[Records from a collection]
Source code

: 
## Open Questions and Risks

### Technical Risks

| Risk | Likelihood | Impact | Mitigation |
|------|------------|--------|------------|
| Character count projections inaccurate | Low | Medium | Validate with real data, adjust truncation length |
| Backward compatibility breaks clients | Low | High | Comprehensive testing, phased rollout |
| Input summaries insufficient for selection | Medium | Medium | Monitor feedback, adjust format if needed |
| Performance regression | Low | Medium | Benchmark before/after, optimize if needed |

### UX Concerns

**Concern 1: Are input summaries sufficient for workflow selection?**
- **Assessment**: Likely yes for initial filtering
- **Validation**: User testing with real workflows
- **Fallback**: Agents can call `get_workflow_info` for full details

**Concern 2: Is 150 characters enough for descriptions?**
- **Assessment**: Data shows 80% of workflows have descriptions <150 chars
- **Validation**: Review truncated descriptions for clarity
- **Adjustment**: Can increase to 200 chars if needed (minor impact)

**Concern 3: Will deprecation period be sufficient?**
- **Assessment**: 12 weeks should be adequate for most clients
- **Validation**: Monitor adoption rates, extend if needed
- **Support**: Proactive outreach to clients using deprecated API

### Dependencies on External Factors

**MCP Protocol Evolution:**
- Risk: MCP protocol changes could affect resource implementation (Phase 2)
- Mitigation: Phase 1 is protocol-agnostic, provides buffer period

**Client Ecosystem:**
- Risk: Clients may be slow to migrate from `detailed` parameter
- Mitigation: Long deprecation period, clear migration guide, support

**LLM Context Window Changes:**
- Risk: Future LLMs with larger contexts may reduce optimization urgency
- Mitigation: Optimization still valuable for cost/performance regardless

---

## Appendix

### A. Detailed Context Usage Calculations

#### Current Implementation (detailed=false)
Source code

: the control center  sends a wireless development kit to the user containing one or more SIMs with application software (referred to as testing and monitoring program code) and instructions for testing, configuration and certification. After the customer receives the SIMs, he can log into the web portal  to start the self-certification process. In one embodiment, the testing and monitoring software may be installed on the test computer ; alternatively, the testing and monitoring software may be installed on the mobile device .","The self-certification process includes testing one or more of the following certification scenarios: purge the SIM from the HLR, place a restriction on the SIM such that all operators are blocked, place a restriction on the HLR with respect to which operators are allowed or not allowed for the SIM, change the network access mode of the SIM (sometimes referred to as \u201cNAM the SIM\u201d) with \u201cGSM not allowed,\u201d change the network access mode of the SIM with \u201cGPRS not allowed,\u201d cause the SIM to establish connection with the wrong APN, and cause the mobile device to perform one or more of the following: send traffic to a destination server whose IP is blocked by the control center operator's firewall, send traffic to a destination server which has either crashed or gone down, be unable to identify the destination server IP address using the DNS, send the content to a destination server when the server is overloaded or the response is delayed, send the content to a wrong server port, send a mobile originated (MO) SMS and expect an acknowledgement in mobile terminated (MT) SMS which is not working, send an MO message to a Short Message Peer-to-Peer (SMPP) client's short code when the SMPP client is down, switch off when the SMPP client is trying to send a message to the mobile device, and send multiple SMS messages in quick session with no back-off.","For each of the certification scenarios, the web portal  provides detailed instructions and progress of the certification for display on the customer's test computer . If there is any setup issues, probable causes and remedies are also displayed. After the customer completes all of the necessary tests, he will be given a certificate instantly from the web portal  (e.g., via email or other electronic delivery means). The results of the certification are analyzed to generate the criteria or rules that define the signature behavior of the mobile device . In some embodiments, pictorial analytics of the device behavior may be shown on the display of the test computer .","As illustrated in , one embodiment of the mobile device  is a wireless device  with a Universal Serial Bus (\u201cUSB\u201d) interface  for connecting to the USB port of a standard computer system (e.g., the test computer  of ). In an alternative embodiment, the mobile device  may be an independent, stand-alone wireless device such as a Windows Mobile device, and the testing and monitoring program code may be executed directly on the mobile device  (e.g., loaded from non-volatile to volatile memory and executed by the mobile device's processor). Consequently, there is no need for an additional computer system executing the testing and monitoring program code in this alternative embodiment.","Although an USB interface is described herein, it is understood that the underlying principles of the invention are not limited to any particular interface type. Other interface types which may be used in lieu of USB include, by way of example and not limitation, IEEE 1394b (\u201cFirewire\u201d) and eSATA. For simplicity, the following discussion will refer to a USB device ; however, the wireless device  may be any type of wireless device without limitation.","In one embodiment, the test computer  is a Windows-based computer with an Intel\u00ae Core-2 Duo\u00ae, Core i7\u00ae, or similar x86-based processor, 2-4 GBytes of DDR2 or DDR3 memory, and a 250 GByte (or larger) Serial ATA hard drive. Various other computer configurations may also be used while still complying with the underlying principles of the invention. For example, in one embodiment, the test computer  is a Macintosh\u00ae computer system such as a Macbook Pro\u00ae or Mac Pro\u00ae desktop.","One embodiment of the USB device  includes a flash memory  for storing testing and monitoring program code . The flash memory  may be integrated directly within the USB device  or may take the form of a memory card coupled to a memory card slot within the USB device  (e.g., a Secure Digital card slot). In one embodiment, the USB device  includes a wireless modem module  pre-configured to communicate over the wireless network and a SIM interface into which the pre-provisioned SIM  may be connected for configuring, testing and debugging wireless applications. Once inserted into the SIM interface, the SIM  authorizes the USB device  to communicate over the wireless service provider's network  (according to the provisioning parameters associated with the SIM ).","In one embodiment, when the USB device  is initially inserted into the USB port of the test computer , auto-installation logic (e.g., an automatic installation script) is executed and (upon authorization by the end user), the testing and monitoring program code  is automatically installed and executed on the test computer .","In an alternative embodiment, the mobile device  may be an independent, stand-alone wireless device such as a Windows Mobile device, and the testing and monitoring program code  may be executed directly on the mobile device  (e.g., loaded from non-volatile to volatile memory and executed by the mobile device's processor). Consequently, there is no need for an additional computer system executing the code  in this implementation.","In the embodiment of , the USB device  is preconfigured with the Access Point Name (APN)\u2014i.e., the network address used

TRY IT
Starting at the line above that holds "- **Validation**: Review" and ending at the line that holds "- **Validation**: Monitor", transcribe each line exactly and include no other lines.

RESULT FOR THIS TASK
- **Validation**: Review truncated descriptions for clarity
- **Adjustment**: Can increase to 200 chars if needed (minor impact)

**Concern 3: Will deprecation period be sufficient?**
- **Assessment**: 12 weeks should be adequate for most clients
- **Validation**: Monitor adoption rates, extend if needed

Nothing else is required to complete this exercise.